Hello everyone, welcome to the Doris Summit 2022, the first summit of Apache Doris since it was open-sourced. In this lecture, you will go through the development of Doris in 2022 and look into the new trends that Doris is exploring in 2023. My name is Mingyu Chen and I am the PMC Chair of the Apache Doris. I have been developing for Doris since 2014, and witnessed its whole process from open-source to graduation from Apache. My sharing will cover the following aspects. Let's get started.

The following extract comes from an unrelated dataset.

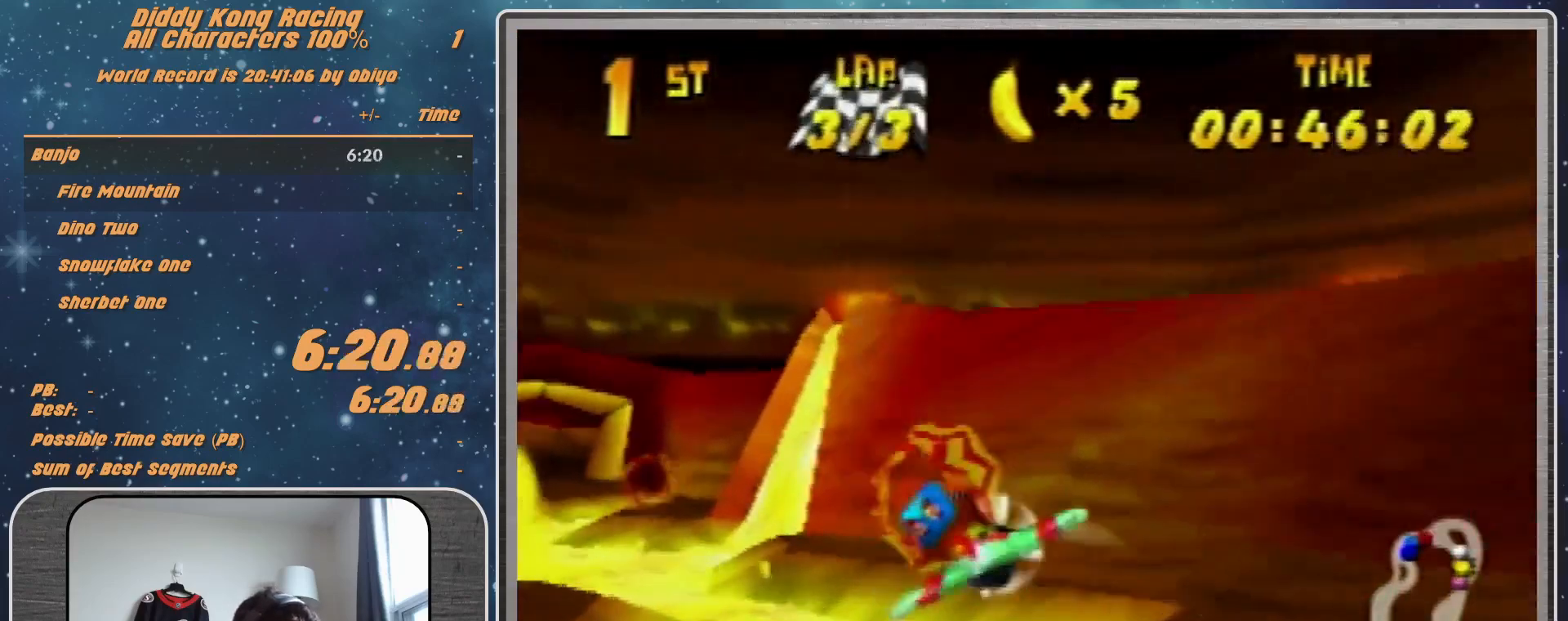
{"buttons": ["R1"], "left_stick": "right", "events": [[300, "B", "down"], [367, "B", "up"], [400, "left_stick", "center"], [467, "left_stick", "right"]]}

As the beginning, I will briefly introduce what Doris is and why we should choose Doris in case you are new to Apache Doris. In 2022, Doris has became one of the most active open-sourced big data analysis engine projects in the world while the Doris community became one of the most active open-source communities in China, which you may get interested in. Moreover, the cutting-edge features, such as vectorized execution engine, cloud-native and efficient semi-structured data analysis, real-time processing and Lakehouse will be the focus of my lecture today. Also, it is important to prioritize tasks at the beginning of the year, so I will go through our job list with you shortly.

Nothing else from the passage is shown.